Data and its analysis is where you and other smart marketers should focus your attention to gather insights about your customers. There is more real-time data now than ever before and it’s never been easier to get to - it’s literally in the palm of our hands.However, it’s not always as simple as it sounds; as this abundance of data can at times be overwhelming.
Collecting the Data
Marketers need to be targeted in the data they collect to discern what’s interesting vs. what’s valuable. Begin by identifying your specific program goals and then prioritize the key pieces of information you would like to know about every person in your database, beyond just their email address, necessary to achieve them.
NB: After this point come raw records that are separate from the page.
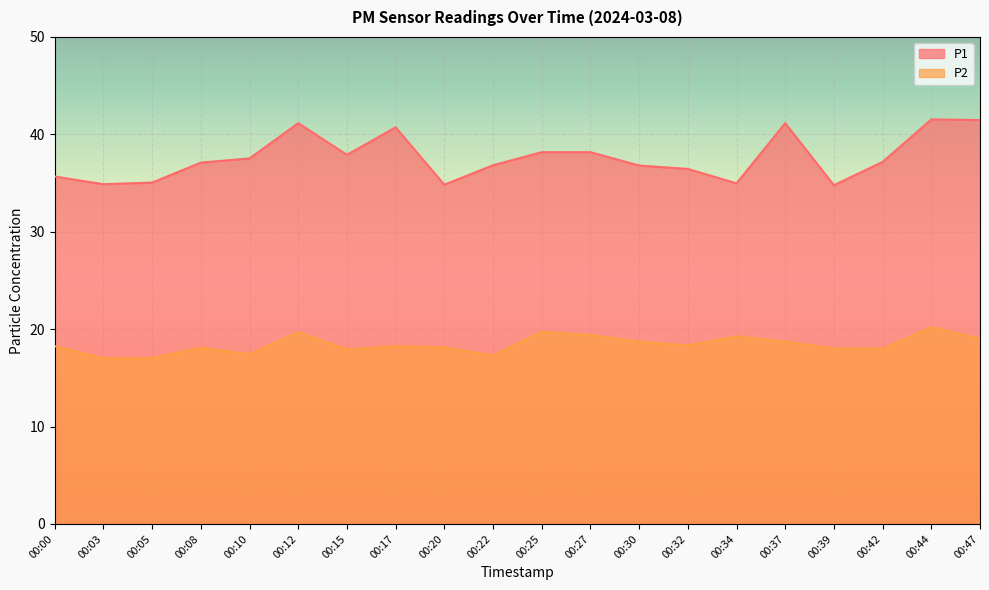

Between 00:39 and 00:05, which is larger?

00:05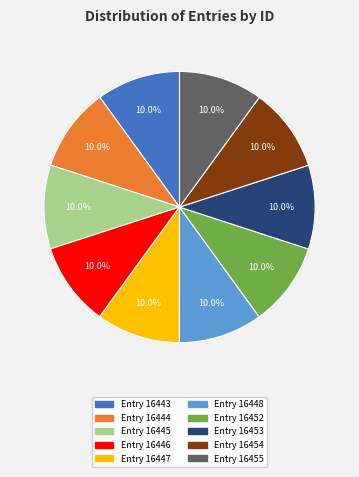

Does any single category account for the majority?

No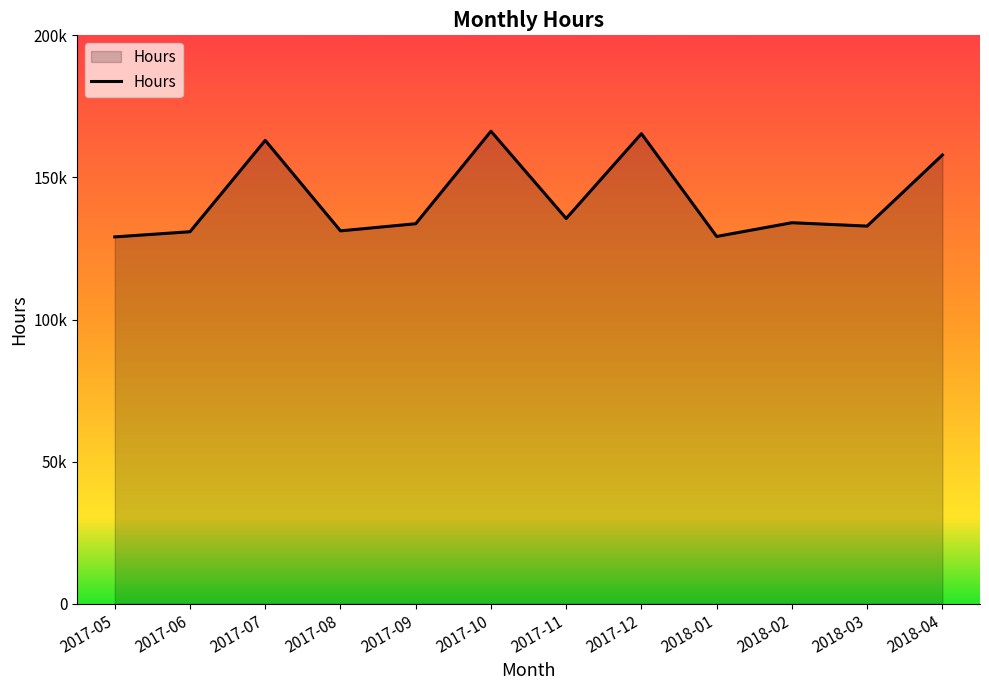

Does the chart have visible grid lines?

No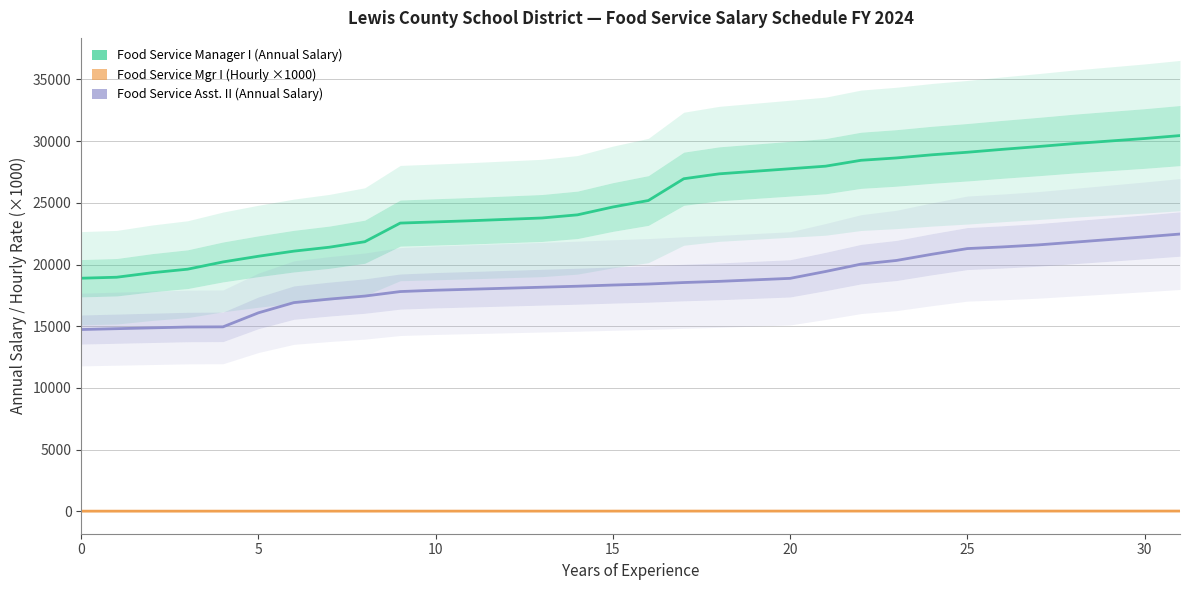

What is the minimum value shown in the chart?

12.2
For example, it might be interesting for an outdoor recreation gear and clothing company to know the shoe size of their customer, but it’s more important that they know what purchases they recently made, what activities they enjoy (i.e. kayaking, hiking, cycling), and their date of birth. There are generally three types data you can collect:
- Demographic Data
What is the age of your customer? What sort of work do they do? Are they married? Do they have kids? Where do they live?
- Behavioral Data
This is everything you’re able to observe (and record) about past customer interactions. When was the last time they visited your website? What did they view, download, or purchase? What is their average order size? What devices do they use (Smartphone, tablet, or desktop)?
- Transactional Data
Transactional data is a powerful way to personalize your email campaigns. What’s your customer’s average order size/amount? How recently did they purchase? How frequently do they buy? What offers or incentives typically get them to act?
Analyzing the Results
Once you have started collecting subscriber data, it’s time to put it to work. Begin by analyzing your results. 2015 was all about “Big Data”; in 2016 it’s all about finding the right data. Focus on the information which gives you the most value – the simpler the better – especially when starting out. Marketers can fall into the dangers of trying to do too much, measuring the wrong things, and making incorrect assumptions based on correlations they’ve “found”. When analyzing your data, sit back for a moment and think “so what?” When the “so what?” is known, then you can apply these insights and start the “now what?”
Leveraging the Insights
It’s common knowledge that segmenting your email marketing lists helps you achieve better open and click-through rates. Today’s consumer expects to receive communications and offers targeted to their individual needs and wants based on the context of their life. By narrowing your focus and sending messages to targeted groups within your lists, your recipients will find your campaigns more relevant—and relevant campaigns get better results.
With the data you’ve collected and analyzed you can begin to personalize emails by providing helpful relationship building content and product offers. These optimizations can be something quick and easy, like personalizing the subject line or amending the frequency of messaging; or it can involve a little more work, such as adding dynamic content blocks or real-time email creative.
A recent survey conducted by Yesmail, an ESP, found that the elements most often personalized in email campaigns by US retailers were subject lines (61%) and a recipient’s name (42%). This information is both easy to collect and simple to implement whereas, personalizing email copy (36%) and email images (34%) requires a greater level of sophistication and as a result is employed less frequently.
Staying relevant is key in a fast-paced and crowded marketplace. Consumer’s expectations for personalized advertising are greater than ever before. Brands looking for a competitive edge will see this as a great opportunity to stand out from the crowd. By finding the insights in your data you will be able to move the needle and ultimately improve your ROI.